• [Exercise brief]:
Could you report every line from the entries that includes the word "keyboard"?

(Excerpts from a dataset)
——
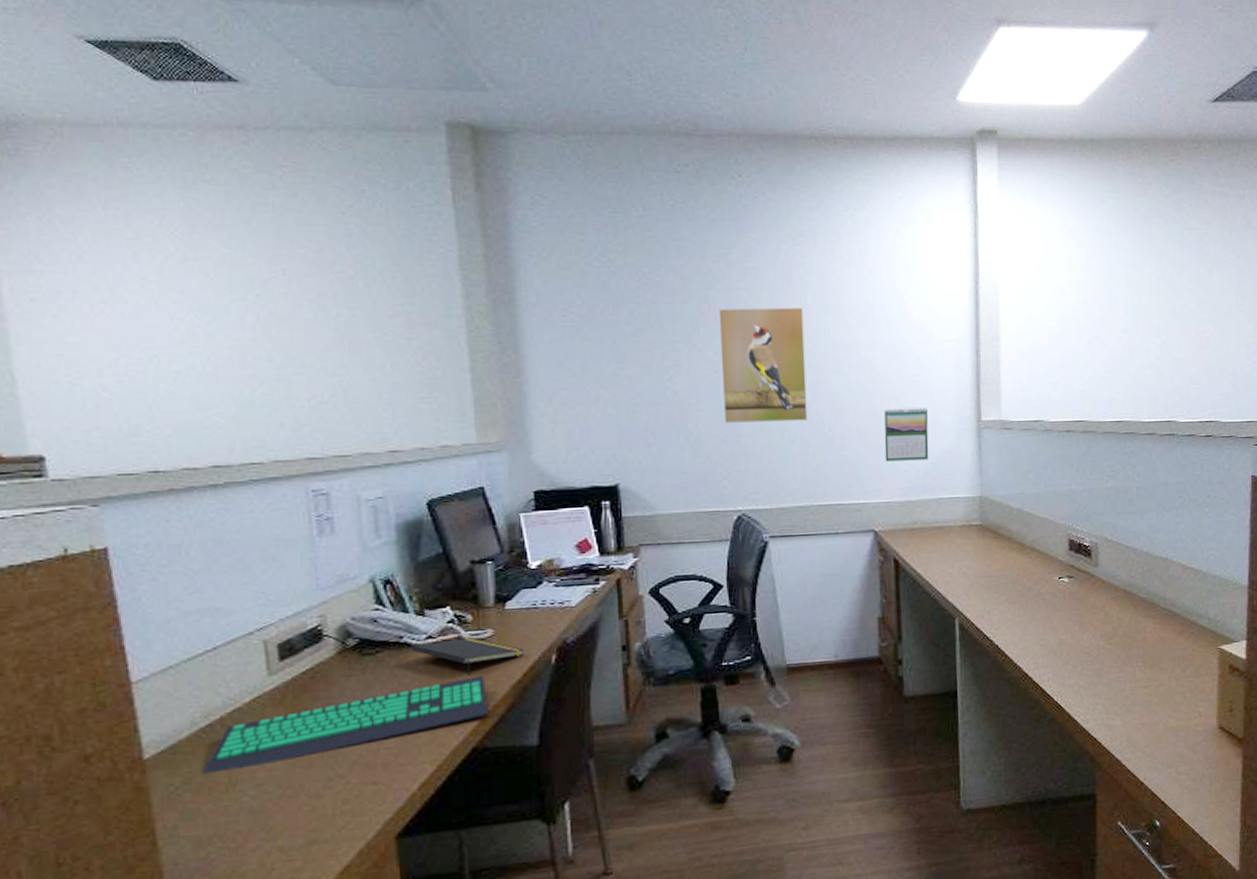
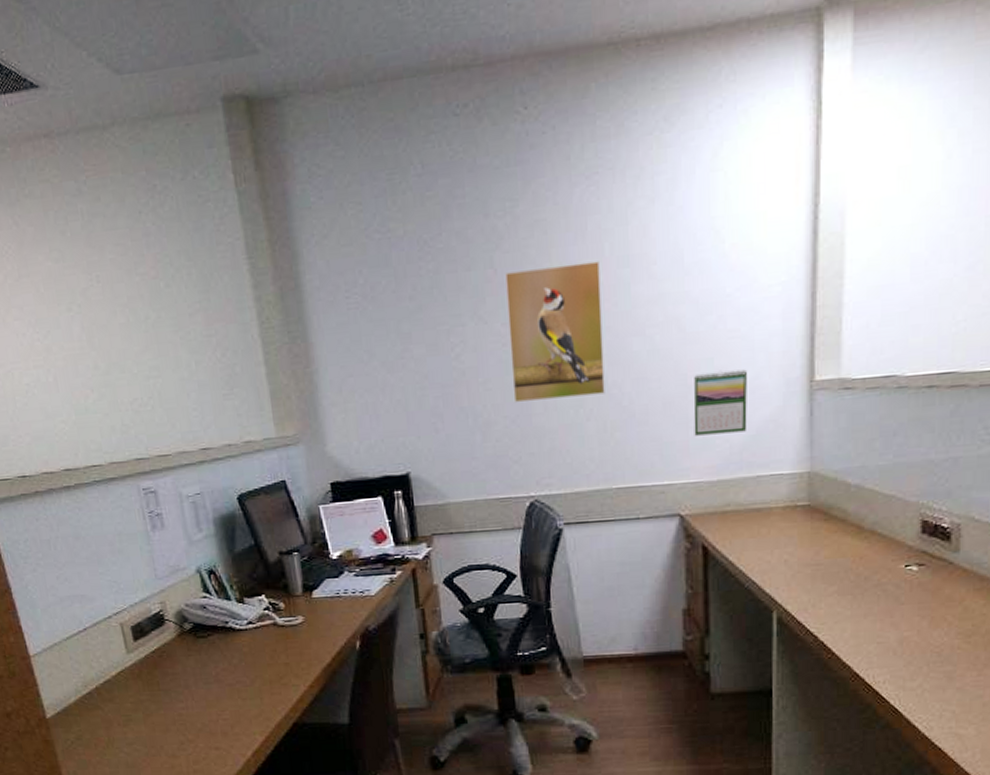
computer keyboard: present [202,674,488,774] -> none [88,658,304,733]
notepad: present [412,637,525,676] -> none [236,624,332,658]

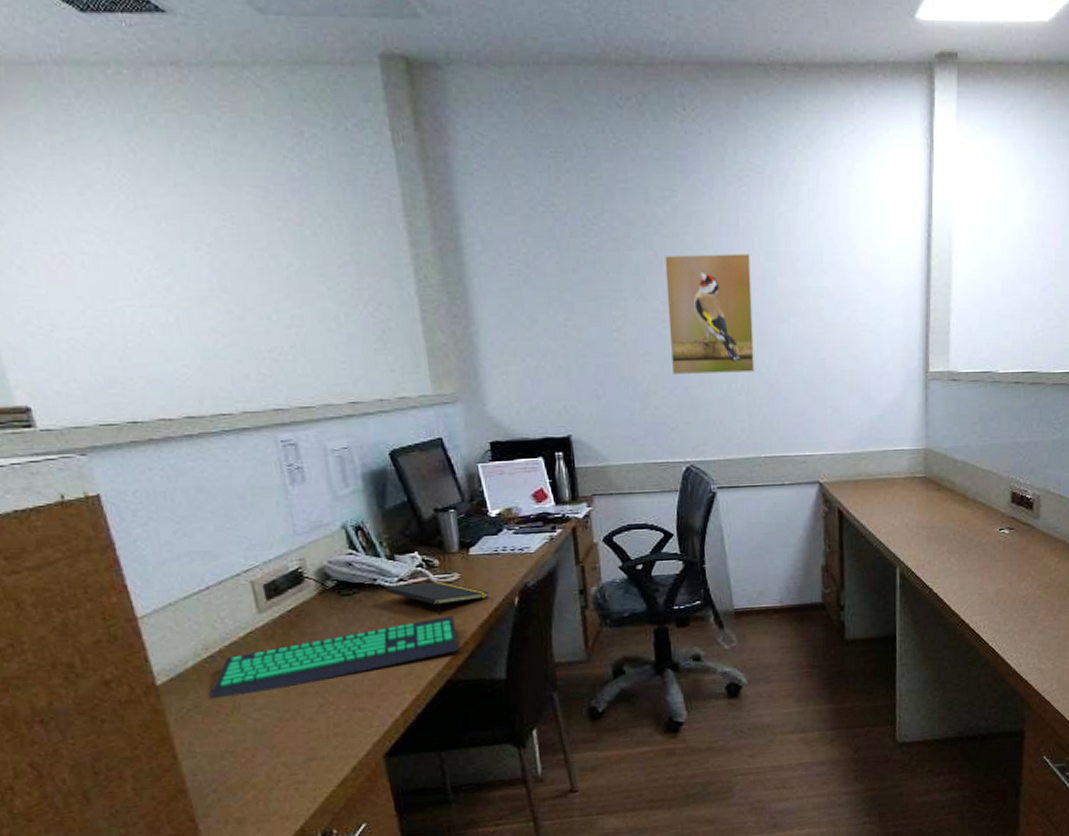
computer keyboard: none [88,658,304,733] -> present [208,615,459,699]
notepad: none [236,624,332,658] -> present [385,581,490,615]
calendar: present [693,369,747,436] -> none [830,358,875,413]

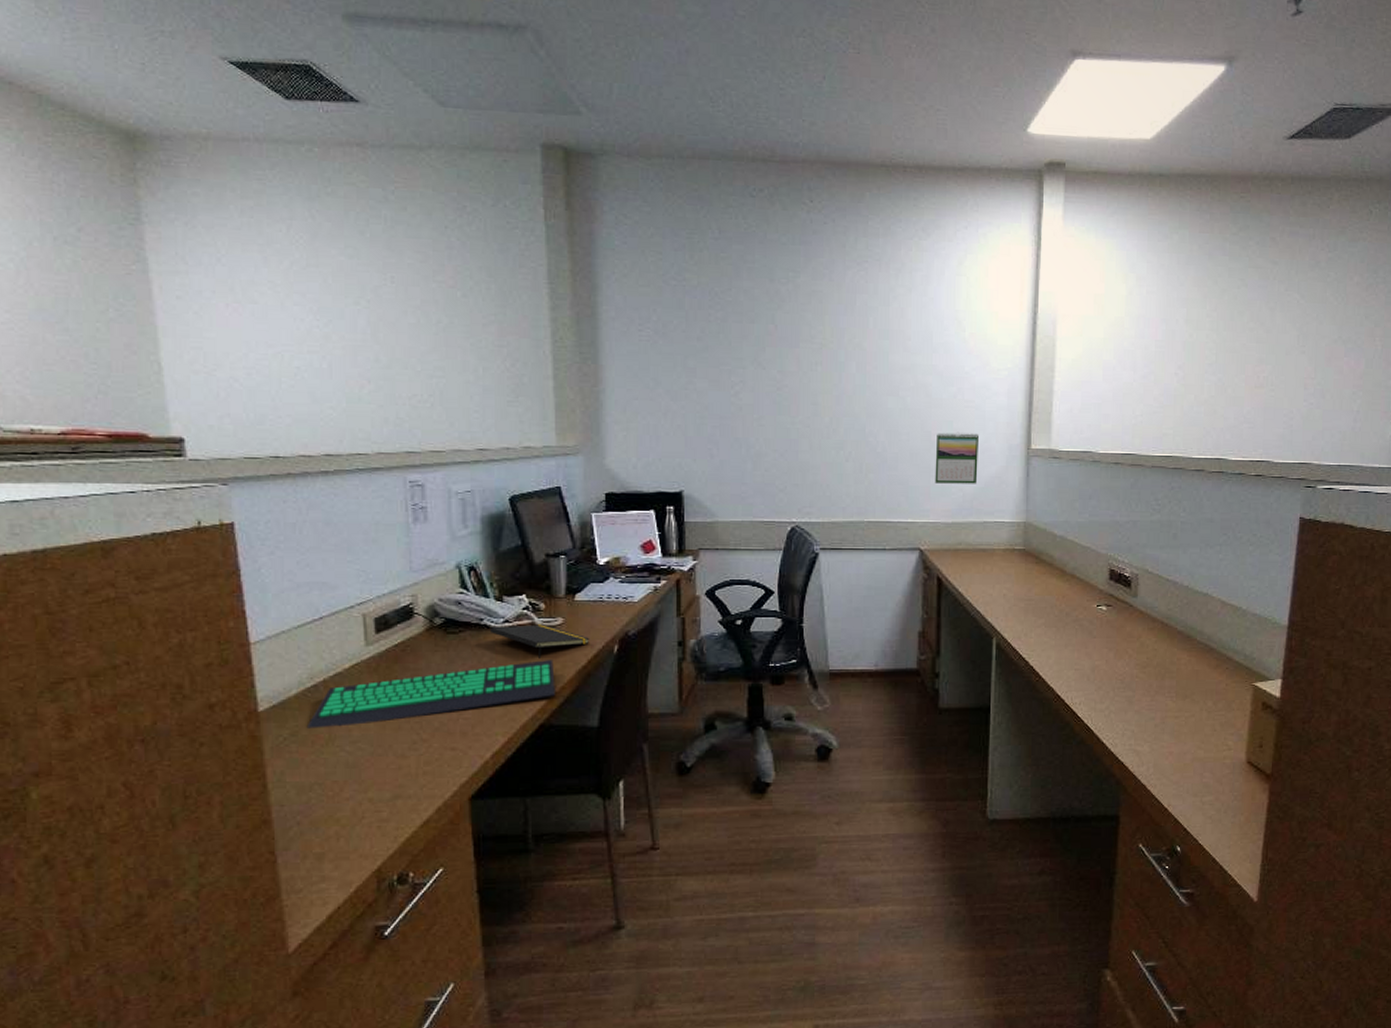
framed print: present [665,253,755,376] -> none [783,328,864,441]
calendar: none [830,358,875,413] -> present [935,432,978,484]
——
• [Finished task]:
computer keyboard: present [202,674,488,774] -> none [88,658,304,733]
computer keyboard: none [88,658,304,733] -> present [208,615,459,699]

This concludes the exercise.